Leave it to Jo to find something special!

“As we drove on, we passed peach, apple, and pear orchards, and wineries. On the horizon of Lake Ontario we could just see Toronto, the capital of Ontario.

“Our destination was Niagara-on-the-Lake, a beautiful town with quaint houses and shops, gardens, charming inns, and delightful landscaping. The main street is named Queen.

“The town is the annual site for the Shaw Festival, during which the plays of George Bernard Shaw, the Irish playwright of Pygmalion (My Fair Lady), are produced, along with others by his contemporaries or about him. One can compare the Shaw Festival to the Alabama Shakespeare Festival in Montgomery.

“We were given time to tour and eat on our own. Jo and I roamed up and down Queen Street, first eating curried, chicken soup in the Shaw Café, before which stood a statue of Shaw himself.

“We explored shops, eateries, flower gardens, the Royal George Theatre, City Hall and the Cenotaph, catching sight of the black squirrels that are common in Ontario.

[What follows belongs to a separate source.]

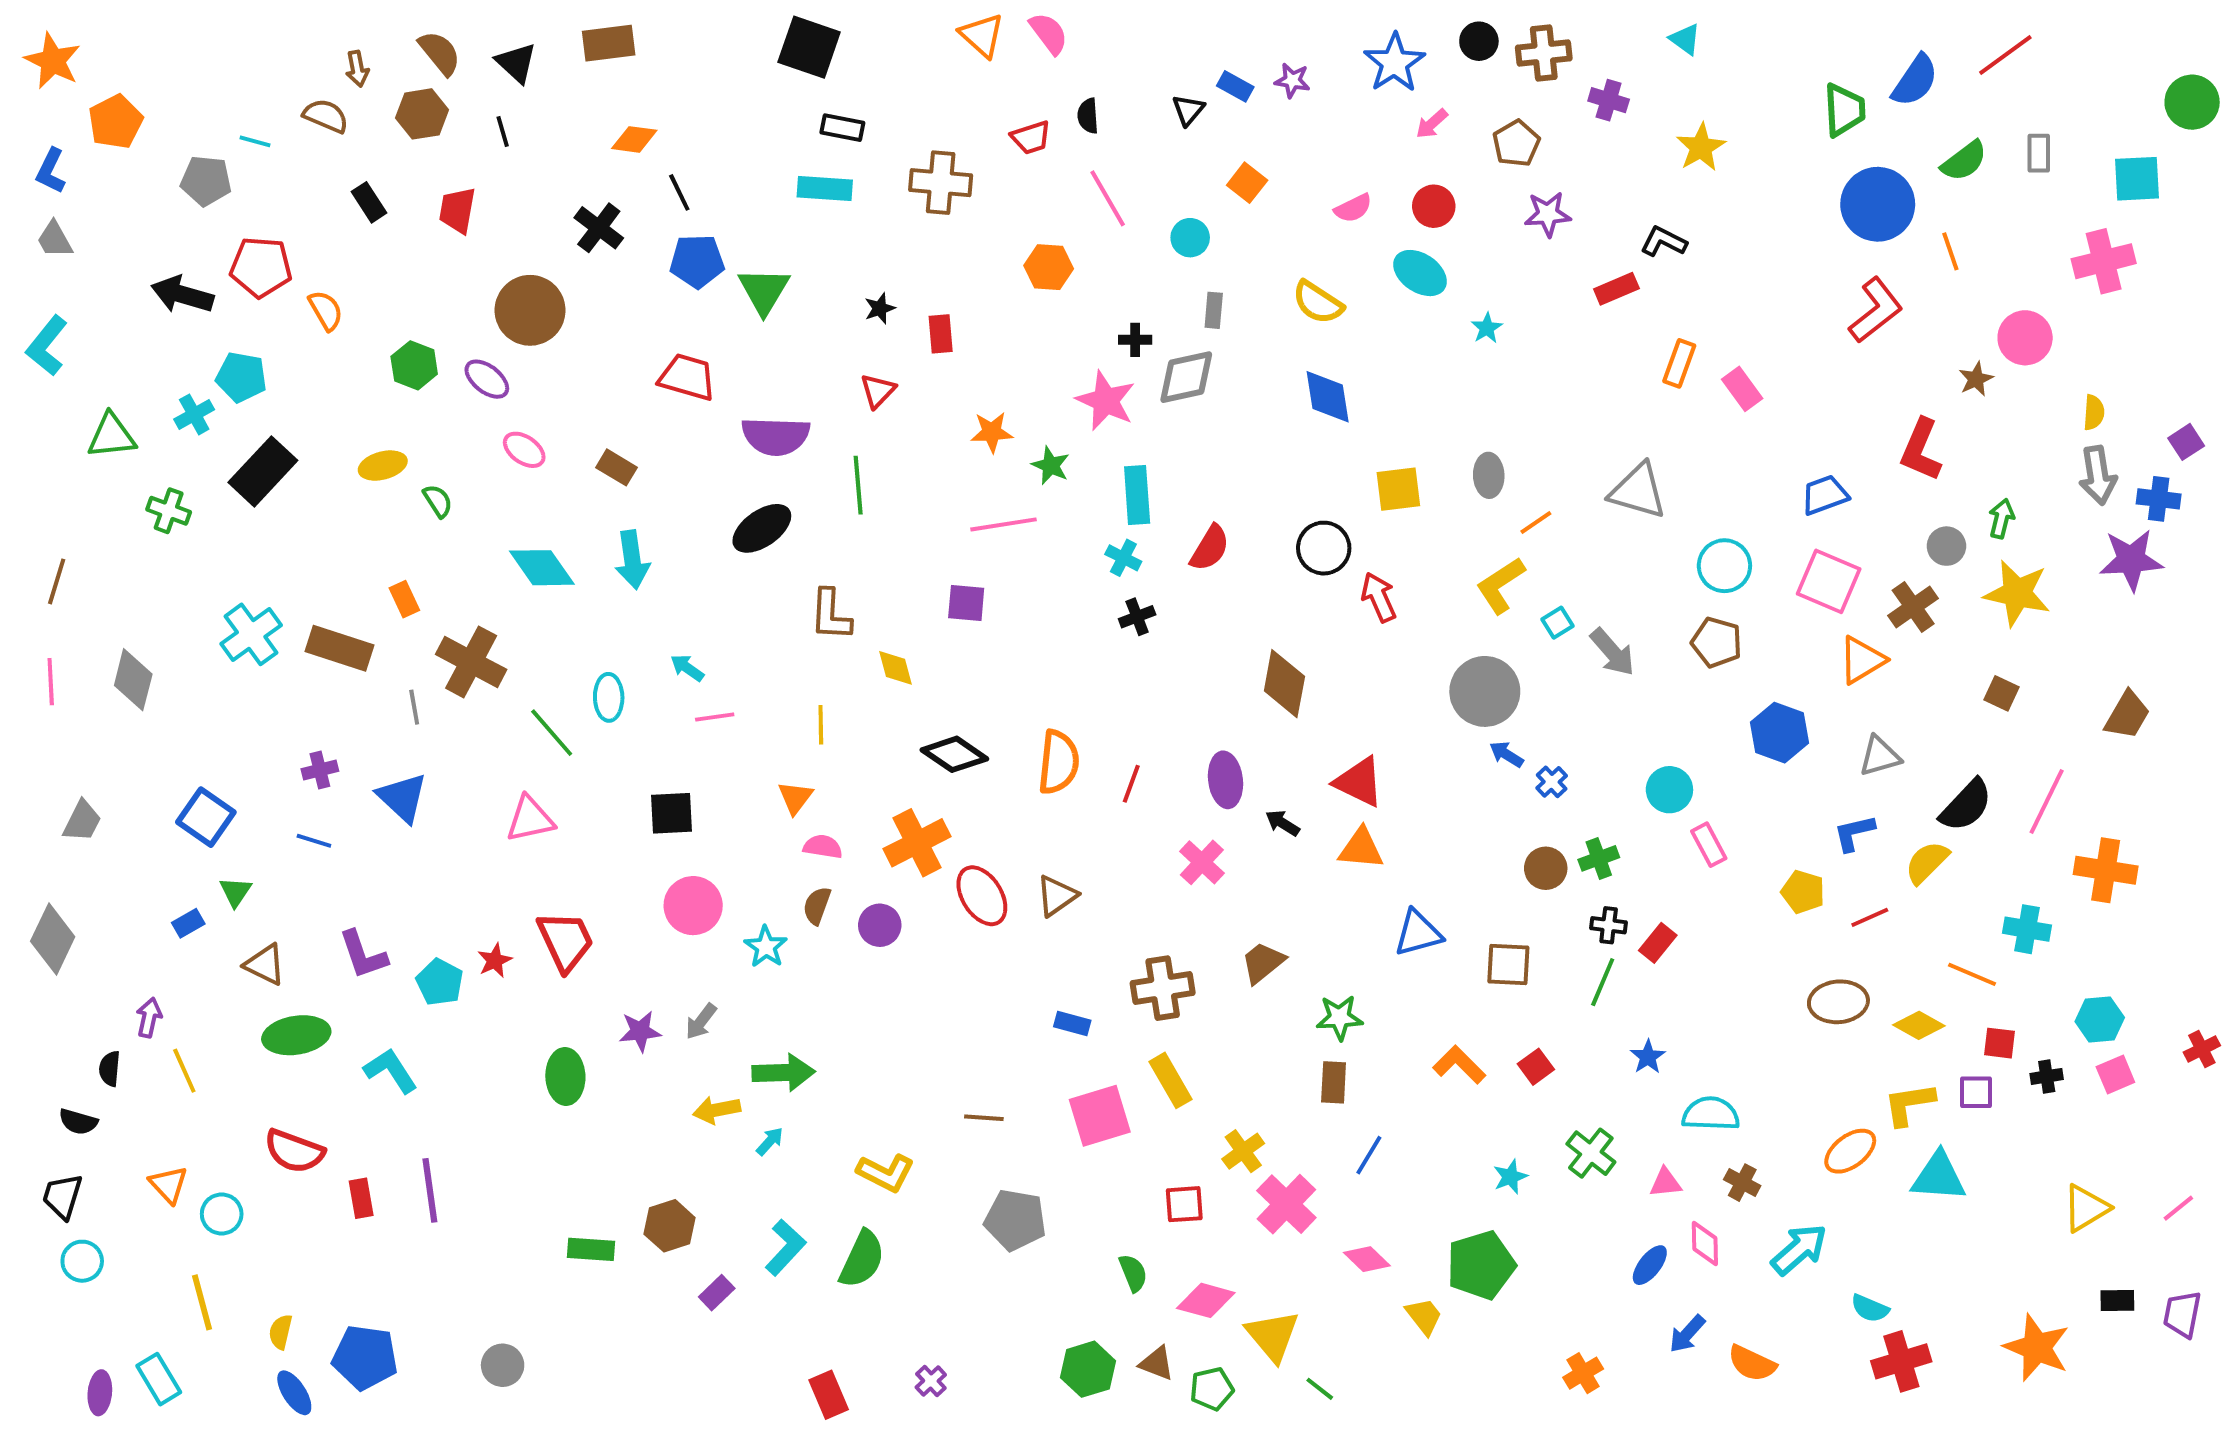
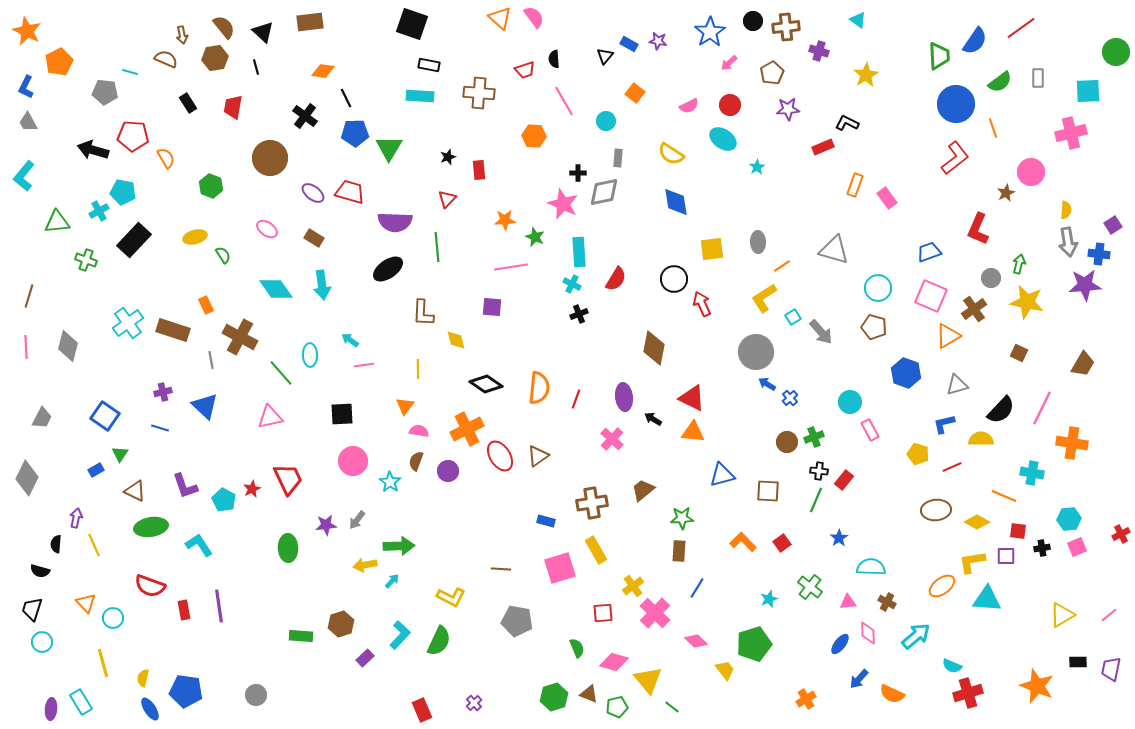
purple ellipse: (487, 379) -> (313, 193), moved
yellow semicircle: (1927, 862) -> (981, 439), turned 45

“Jo and I took a traditional tea in the glassed tearoom of the Prince of Wales Hotel on Queen Street, a restored and grand Victorian structure. Our table was laid with white cloths and napkins with a rosebud amid greenery in a vase. Our plate was Haddon Hall with matching teapot, teacups and saucers. The silverware included a silver creamer and sugar pot with cubes. We selected orange pekoe tea and were served finger sandwiches of egg salad, ham-and-cheese, salmon and cucumber. Scones were served with clotted cream, butter and strawberry jam. An assortment of fairytale pastries followed.

“Leaving Niagara-on-the-Lake, we drove past lakeside homes, inns, parks, and golf courses. An outstanding bed-and-breakfast was the Charles Inn.

“Along Niagara Parkway we passed houses, picnic areas, a 35-mile sidewalk that follows the Niagara River from Lake Ontario to Lake Eire, a tiny Wayside Church (holds only six), Queenston, and the statue of a military hero, Brock, high on a pedestal on the Niagara Escarpment.

“Pauline explained that roses were planted at the ends of rows of grapes to test for any plant problems. It was Greek to me.

“After a stop at a chocolate factory, we returned to Niagara, stopping for supper at Don Cherry’s Sports Grill, a franchise, where we enjoyed a ‘set menu.’ My tablemates were Jo, Roy and Margaret Donaldson and Vernon and Mazel Wiggins. Don Cherry is a Canadian hockey player and coach, a sportscaster, known for his ‘loud’ sports coats.”

Now, gentle reader, let me encourage each of us to be in his place of worship this weekend, Lord willing. Fare thee well.